Besides the combination of my map and the cycle route indications of Helsinki. I must have been literally everywhere between Sipoo, Vantaa and Espoo without ever finding a clear signal that told me: This is the way to Helsinki Keskus. I followed main roads, but the cycle paths went away from them – I told them not to, but they were ignorant. I gave them names, they just led me further away from my flat. I asked taxi drivers and they said "you have to go right" but never got more clear on this issue. There was so much right all along the way that I just could not decide which right was right. I asked beautiful females and they told me to ask somebody else. I smiled at them and they walked away. Then I found another bicycle rider and he was able to show me on the map where I was. Somewhere Norteast of Itäkeskus. He told me how to get through a park and it all worked out.

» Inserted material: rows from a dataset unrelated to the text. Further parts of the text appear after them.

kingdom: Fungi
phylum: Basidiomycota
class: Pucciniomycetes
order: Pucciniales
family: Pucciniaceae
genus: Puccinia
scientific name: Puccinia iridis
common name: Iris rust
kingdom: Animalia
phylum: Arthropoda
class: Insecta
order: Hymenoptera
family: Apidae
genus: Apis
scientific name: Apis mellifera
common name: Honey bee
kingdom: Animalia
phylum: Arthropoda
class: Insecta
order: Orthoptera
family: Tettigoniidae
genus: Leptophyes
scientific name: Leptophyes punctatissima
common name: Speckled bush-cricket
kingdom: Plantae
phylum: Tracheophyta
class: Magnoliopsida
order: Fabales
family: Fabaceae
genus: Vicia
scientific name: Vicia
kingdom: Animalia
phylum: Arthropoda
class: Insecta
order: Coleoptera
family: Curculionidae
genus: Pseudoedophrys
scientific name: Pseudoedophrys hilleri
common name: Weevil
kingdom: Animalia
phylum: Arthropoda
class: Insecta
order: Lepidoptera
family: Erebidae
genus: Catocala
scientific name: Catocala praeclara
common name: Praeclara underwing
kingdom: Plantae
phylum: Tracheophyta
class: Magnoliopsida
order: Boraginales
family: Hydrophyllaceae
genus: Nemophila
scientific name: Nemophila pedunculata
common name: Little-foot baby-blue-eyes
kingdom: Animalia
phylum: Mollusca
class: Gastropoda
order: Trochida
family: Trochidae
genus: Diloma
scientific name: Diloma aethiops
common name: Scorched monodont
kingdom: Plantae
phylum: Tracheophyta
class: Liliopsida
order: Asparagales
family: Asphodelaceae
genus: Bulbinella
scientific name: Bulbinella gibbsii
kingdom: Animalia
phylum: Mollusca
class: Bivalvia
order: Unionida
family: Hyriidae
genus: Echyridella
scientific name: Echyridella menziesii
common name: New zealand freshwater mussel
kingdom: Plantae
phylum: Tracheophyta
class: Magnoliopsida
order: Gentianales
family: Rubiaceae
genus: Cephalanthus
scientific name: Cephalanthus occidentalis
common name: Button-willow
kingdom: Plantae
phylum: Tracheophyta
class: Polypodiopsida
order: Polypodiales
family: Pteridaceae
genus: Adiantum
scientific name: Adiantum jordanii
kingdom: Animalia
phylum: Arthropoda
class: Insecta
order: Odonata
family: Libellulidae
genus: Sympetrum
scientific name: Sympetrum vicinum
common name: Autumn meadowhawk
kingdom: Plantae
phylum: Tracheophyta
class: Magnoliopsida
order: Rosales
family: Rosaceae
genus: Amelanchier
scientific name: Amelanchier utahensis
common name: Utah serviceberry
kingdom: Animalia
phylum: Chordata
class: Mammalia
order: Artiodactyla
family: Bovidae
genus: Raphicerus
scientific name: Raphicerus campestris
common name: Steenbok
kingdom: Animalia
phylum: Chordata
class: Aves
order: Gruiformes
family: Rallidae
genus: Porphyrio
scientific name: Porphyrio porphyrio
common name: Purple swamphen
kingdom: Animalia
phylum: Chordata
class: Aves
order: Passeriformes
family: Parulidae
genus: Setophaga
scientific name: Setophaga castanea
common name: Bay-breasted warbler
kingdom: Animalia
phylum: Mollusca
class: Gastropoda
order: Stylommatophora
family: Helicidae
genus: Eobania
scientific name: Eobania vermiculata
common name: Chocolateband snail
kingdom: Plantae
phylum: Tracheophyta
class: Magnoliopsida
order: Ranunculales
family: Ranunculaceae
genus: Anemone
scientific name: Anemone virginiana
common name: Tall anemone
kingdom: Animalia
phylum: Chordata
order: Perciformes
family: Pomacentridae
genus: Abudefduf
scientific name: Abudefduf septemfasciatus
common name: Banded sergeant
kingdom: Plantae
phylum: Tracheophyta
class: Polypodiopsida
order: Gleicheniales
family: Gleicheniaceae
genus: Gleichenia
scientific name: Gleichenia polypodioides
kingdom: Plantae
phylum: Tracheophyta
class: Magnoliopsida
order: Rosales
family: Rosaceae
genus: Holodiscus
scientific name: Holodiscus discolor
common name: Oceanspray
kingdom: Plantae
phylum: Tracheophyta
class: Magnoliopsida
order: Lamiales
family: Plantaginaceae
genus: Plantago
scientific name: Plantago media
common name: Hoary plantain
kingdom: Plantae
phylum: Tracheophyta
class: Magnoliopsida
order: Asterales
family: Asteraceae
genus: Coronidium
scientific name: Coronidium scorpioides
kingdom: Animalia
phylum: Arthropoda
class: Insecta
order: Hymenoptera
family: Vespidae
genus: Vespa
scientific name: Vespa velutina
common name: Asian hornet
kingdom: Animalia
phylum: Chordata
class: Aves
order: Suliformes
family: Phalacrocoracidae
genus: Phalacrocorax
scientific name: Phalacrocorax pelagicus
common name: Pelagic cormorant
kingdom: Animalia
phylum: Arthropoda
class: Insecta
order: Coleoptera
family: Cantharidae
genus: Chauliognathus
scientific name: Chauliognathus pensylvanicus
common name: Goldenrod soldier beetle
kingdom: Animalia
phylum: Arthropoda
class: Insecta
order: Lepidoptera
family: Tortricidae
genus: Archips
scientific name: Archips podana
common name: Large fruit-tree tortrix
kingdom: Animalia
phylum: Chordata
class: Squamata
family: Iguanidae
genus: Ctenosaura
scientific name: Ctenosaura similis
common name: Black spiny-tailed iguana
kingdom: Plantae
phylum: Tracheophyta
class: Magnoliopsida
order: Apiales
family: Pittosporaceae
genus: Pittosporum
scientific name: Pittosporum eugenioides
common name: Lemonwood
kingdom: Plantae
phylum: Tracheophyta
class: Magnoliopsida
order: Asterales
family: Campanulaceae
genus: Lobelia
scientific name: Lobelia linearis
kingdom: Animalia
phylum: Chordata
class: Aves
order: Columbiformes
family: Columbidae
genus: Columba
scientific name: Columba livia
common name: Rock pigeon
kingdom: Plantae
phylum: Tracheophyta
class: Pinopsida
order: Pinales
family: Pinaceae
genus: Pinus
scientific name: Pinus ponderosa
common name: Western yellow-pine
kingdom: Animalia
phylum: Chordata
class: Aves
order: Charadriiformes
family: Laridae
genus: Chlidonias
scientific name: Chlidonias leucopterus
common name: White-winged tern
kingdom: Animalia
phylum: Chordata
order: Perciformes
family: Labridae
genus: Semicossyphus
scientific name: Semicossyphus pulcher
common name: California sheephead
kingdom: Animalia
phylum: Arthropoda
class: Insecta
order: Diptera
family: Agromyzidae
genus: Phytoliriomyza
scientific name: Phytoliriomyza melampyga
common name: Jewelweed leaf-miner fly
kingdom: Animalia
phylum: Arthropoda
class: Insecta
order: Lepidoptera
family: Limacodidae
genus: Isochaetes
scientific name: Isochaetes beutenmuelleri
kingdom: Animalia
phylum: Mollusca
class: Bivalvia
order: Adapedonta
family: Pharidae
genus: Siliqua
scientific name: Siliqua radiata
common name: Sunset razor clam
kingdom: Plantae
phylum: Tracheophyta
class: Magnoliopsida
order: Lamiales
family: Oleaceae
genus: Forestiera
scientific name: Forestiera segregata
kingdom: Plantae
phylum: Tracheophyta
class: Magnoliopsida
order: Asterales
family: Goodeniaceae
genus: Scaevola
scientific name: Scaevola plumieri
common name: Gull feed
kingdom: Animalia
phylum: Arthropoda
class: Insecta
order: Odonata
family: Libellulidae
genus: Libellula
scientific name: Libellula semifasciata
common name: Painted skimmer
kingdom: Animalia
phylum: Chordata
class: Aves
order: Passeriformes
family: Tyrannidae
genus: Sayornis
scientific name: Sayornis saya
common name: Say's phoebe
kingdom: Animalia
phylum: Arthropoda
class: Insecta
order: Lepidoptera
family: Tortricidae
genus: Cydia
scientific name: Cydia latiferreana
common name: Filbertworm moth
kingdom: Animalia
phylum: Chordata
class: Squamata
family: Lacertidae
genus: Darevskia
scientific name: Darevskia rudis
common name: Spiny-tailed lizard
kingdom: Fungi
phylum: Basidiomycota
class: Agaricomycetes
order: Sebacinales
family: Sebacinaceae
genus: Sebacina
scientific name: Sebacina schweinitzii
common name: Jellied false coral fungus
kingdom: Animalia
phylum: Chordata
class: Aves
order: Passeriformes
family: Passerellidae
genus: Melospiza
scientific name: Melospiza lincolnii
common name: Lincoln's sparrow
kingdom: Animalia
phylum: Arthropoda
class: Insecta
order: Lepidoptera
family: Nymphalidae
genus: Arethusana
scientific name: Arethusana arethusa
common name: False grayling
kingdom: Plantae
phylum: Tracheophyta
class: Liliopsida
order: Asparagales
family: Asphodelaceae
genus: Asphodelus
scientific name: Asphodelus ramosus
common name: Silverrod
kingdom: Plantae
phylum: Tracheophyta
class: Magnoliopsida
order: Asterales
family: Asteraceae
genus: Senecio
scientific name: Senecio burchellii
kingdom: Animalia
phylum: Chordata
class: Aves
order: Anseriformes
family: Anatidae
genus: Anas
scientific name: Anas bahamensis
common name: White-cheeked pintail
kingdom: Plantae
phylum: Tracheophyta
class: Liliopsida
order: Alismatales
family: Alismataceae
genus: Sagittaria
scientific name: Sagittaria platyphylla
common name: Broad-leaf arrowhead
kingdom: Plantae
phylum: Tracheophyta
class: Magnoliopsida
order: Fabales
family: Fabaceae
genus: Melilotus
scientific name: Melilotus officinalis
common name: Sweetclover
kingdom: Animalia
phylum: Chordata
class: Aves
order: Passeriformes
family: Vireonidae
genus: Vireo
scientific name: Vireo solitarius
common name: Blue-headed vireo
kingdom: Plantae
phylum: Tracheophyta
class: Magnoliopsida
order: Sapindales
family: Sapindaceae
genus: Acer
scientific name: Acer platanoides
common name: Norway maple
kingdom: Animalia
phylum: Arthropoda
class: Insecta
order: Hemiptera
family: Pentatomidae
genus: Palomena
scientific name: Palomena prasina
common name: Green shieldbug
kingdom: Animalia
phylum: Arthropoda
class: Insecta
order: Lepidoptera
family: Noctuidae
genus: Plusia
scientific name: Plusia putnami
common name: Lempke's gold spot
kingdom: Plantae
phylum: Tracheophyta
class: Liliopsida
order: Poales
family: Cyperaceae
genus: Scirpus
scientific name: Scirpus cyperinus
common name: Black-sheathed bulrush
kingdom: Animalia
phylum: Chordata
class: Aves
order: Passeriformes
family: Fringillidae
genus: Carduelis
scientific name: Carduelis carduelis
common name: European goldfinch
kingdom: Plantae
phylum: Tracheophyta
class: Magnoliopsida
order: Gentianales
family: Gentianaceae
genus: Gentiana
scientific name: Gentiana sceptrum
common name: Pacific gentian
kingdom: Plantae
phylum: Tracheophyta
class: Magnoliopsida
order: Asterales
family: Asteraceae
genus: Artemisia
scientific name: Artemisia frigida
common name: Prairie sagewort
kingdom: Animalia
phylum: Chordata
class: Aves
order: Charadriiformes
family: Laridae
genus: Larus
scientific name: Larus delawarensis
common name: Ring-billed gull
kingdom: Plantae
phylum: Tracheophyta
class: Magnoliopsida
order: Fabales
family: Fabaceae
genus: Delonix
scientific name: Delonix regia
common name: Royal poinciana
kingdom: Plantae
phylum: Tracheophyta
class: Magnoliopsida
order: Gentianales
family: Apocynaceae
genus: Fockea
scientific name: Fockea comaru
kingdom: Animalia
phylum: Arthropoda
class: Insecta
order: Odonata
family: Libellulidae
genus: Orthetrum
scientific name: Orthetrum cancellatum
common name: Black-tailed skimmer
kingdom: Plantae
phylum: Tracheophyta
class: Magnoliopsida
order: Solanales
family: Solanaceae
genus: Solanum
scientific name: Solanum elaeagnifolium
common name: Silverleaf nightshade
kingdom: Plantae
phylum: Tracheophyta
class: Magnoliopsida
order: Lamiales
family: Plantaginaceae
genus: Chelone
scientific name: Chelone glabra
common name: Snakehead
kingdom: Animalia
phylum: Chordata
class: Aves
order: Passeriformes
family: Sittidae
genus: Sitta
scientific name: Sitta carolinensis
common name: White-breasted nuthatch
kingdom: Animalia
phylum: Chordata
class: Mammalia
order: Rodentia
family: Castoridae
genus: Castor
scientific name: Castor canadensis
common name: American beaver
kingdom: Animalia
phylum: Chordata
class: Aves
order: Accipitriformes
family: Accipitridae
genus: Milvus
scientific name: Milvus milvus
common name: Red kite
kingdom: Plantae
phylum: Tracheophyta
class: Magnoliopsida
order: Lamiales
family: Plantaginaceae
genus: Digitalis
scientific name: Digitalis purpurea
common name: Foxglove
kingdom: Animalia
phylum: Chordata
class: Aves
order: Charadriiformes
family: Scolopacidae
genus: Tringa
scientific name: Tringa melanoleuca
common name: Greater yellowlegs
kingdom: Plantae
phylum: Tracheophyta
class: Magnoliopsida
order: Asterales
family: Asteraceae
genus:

and tomorrow Lahti ... but I have to work on Monday

I passed by Itäkeskus and went on and there was a hill and I switched the gears and then something moaned and before I could recognize the voice of my bike, my back wheel already blocked. As I was slow I this time did not need to go off via the front of the bike.

My bicycle is around six years old. I took me all over souther Bavaria, we had a ten day trip through Austria and I also showed him a little bit of Espoo, when I still lived there. And now, after this little excursion to Porvoo, the gear switcher on the back wheel broke. It was not the chain – it was the gear switcher who decided to break into two parts. Right in the middle. Dissident! Self-centred miserable object! Monstrosity of an ill Engineers mind! Malicious incarnation of a erroneous blueprint! Oh my lovely, my beloved bike. The back wheel was destroyed.

I leaned over it and smiled. This whole day was too good for being angry about a broken bike. I took it, went to the next taxi stand and arrived home around 22:00 (now you should be able to calculate the pm-time on your own).

Lessons learnt:

  • never trust a map that makes you think the way is easy to find
  • if you want to know the way, ask somebody with a bike
  • no asphalt - no go
  • civilization is most missed when absent
  • never trust a smiling taxi driver - he does not lie, but what does that mean?
  • if you are in doubt which way to go, follow the bigger road
  • take the complicated way when going there, not when going back

That's all. I'll soon let you know how it got fixed again.